Last week the board approved a resolution opposing the action, which would benefit a proposed mining facility nearly 200 miles away one that has the potential to affect the natural resources used by Northampton County citizens.
According to information provided by Northampton County Health Director Sue Gay, there is a proposed uranium mining and milling operation in Pittsylvania County, Virginia, which would require lifting the current ban on uranium mining.
Virginia Uranium, Inc., a private company, is lobbying to remove the current restrictions.
Uranium ore is excavated deep underground and then milled into small sand clay-like particles. Uranium is leached from the ore and recovered as uranium oxide; the left over ore sediments are known as uranium mill tailings. Unlike buried ore, tailings are susceptible to transport by air and water and retain 85 percent of its original radioactivity for more than 300,000 years.
In 2011, the city of Virginia Beach released the findings of an extensive study concluding that in the event of a mill tailings confinement cell failure, the tailings would be washed downstream and impact water quality in Kerr Reservoir and Lake Gaston, resulting in radiation levels in the water supply 10 to 20 times above the levels set by the Safe Water Drinking Act.
“Northampton County is currently using the Roanoke River and its tributaries as a source of drinking water,” Gay said.
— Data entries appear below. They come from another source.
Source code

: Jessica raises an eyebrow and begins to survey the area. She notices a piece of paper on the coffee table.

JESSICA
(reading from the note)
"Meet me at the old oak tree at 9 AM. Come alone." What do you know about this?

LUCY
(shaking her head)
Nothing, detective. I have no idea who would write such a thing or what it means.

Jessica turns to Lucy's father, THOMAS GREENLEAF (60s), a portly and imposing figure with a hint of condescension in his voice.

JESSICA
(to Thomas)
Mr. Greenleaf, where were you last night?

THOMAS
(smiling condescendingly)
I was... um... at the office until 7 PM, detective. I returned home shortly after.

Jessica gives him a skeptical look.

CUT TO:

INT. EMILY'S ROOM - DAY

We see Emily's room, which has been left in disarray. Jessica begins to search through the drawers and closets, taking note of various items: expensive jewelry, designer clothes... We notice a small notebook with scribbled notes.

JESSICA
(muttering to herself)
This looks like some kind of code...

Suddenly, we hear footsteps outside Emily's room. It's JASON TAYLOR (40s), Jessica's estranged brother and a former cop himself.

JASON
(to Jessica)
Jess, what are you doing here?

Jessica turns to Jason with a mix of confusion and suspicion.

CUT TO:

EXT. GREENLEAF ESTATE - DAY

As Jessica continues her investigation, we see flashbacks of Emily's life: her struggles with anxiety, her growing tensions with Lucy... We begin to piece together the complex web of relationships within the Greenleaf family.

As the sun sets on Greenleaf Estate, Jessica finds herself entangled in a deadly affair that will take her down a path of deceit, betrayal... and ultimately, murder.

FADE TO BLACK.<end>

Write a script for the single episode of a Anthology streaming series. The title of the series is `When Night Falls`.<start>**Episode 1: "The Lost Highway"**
Virginia Beach also uses Lake Gaston as its source for public drinking water.
The Northampton County Board of Health adopted the resolution opposing the lift of the ban Aug. 9 and strongly urged the commissioners to do the same.
“There is scientific information that says this could prove hazardous to the health of our people in that many of our resources that we use as a result of the Roanoke River,” Gay said. “And it would affect not only the Roanoke River, because we’re downstream Lake Gaston as well.”
Commissioner Fannie Greene said she has been kept informed about the issue through the Lake Gaston Association.
“They’ve done a lot of research on it and I know we talk about it each year at the Five County Forum and it’s been a real issue of concern,” she said.
Greene moved to approve the 2012 resolution to oppose lifting the ban on uranium mining. Commissioner Chester Deloatch offered a second and the measure carried without objection.